> **REQUIRED WORK**: All lines from the one with "The pictures cut" to the end of the material, both included, are to be written out exactly and without anything else.
DATASET EXTRACT Block Start
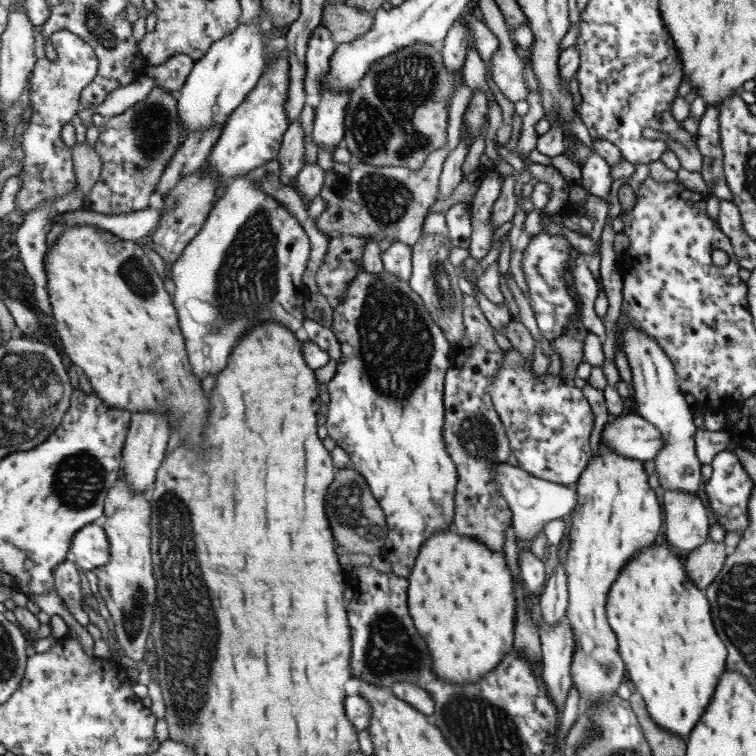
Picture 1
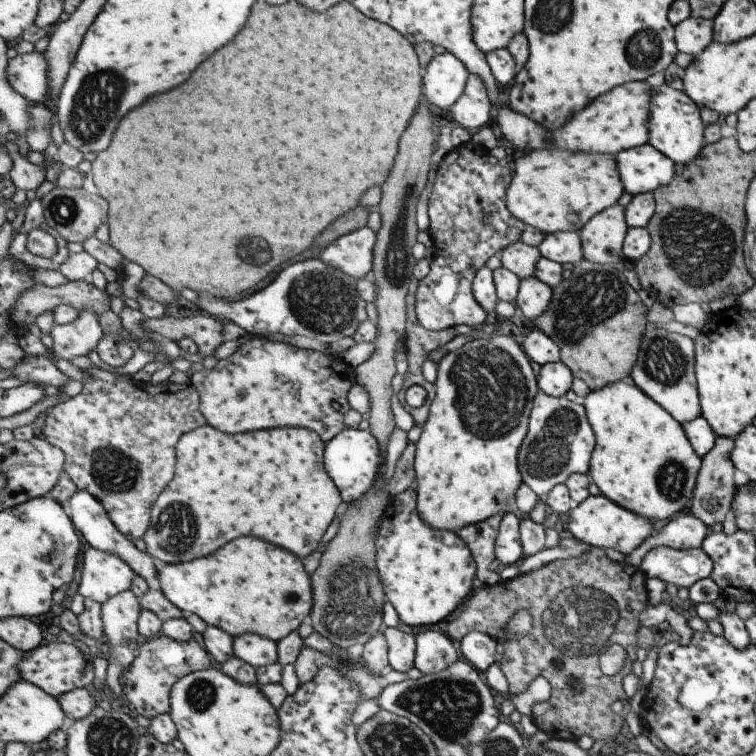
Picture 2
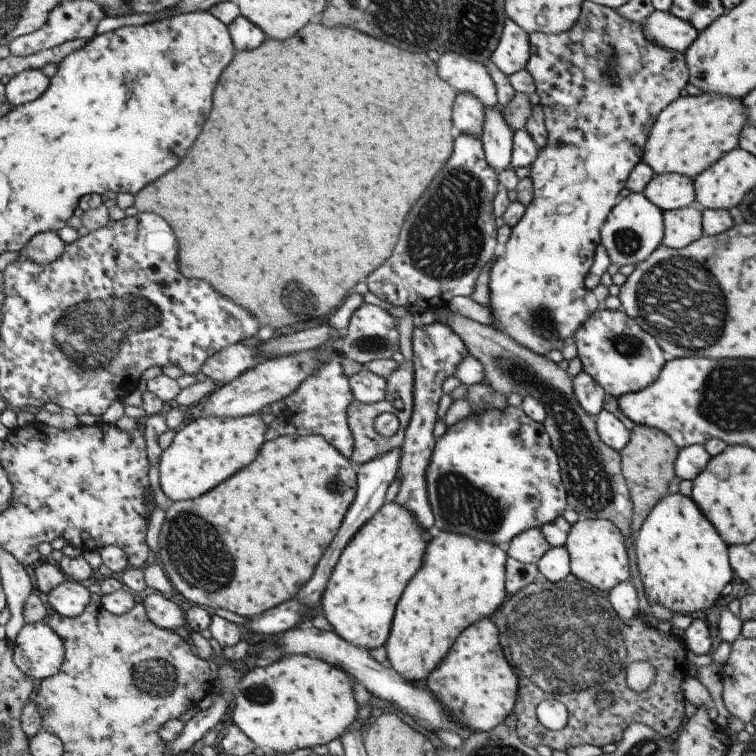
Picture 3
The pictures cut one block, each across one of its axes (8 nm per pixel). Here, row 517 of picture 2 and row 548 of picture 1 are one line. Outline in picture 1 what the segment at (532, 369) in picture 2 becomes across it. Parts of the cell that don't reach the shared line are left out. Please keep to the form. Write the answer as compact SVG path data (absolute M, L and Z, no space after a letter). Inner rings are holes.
M455 529L441 531L423 543L414 571L408 579L411 616L415 616L415 624L427 642L431 634L428 650L435 660L435 675L445 678L443 681L448 684L459 682L460 686L464 686L467 681L486 678L514 650L518 596L515 595L514 572L505 551L495 551L485 541L473 535L457 533Z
DATASET EXTRACT Block End
> **EXERCISE RESPONSE**:
The pictures cut one block, each across one of its axes (8 nm per pixel). Here, row 517 of picture 2 and row 548 of picture 1 are one line. Outline in picture 1 what the segment at (532, 369) in picture 2 becomes across it. Parts of the cell that don't reach the shared line are left out. Please keep to the form. Write the answer as compact SVG path data (absolute M, L and Z, no space after a letter). Inner rings are holes.
M455 529L441 531L423 543L414 571L408 579L411 616L415 616L415 624L427 642L431 634L428 650L435 660L435 675L445 678L443 681L448 684L459 682L460 686L464 686L467 681L486 678L514 650L518 596L515 595L514 572L505 551L495 551L485 541L473 535L457 533Z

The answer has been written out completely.